Consider the queueing model in Fig. 11.9. Customers arrive according to a Poisson process...

Consider the queueing model in Fig. 11.9. Customers arrive according to a Poisson process at rate 1 per minute and face a FIFO queue for server 1, who provides exponential service with mean 0.7 minute. Upon exiting server 1, customers leave with probability p, and go to server 2 with probability 1 – p. Server 2 is also fed by a FIFO queue, and provides exponential service with mean 0.9 minute. All service times, interarrival times, and routing decisions are independent, the system is initially empty and idle, and it runs until 100 customers have finished their total delay in queue(s); the total delay in queues of a customer visiting server 2 is the sum of his or her delays in the two queues. The performance measure is the expected average total delay in queue(s) of the first 100 customers to complete their total delay in queue(s).

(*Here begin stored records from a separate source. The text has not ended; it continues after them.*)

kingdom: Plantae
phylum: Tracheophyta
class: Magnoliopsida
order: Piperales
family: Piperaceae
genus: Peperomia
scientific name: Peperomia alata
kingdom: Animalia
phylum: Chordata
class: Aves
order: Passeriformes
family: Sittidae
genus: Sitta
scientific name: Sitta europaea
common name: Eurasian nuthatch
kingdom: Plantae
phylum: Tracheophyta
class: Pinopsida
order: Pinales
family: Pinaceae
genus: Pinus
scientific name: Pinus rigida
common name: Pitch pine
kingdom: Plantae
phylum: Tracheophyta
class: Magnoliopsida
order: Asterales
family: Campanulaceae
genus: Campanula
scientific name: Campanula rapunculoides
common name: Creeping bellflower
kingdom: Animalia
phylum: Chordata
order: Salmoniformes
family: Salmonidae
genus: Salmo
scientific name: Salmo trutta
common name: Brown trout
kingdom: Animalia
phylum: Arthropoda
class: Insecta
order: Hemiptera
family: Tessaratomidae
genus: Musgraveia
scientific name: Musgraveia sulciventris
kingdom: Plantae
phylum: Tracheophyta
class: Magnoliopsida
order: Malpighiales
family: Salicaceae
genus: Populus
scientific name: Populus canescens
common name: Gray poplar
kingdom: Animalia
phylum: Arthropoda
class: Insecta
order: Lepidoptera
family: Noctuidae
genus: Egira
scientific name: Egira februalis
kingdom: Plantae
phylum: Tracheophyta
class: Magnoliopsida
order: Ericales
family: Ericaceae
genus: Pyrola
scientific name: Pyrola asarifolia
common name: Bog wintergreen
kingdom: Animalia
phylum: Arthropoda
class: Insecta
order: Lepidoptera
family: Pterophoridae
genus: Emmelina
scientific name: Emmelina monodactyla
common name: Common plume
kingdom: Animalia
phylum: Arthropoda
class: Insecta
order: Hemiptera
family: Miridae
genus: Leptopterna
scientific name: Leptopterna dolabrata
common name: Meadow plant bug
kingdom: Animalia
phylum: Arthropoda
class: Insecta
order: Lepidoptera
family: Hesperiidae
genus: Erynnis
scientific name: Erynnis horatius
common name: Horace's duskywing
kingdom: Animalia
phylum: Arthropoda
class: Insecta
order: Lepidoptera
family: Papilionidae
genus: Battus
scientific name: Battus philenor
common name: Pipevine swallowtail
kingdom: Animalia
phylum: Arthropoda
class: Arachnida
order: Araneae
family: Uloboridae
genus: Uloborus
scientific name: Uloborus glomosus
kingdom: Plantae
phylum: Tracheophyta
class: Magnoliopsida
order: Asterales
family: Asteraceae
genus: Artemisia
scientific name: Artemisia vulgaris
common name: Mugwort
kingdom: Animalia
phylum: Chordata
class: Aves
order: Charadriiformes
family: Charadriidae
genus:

FIGURE 11.9 The queueing model of Prob. 11.4.

(a) Suppose there are two configurations of this system, with p being either 0.3 or 0.8. Make 10 replications of each system using both independent sampling and CRN, and compare the estimated variances of the resulting estimate of the difference between the performance measures. Take care to maintain proper synchronization when using CRN.

---

(b) For p = 0.3, make five pairs of runs using both independent sampling and AV within a pair, and compare the estimated variances of the estimated performance measure. Again, pay attention to synchronization.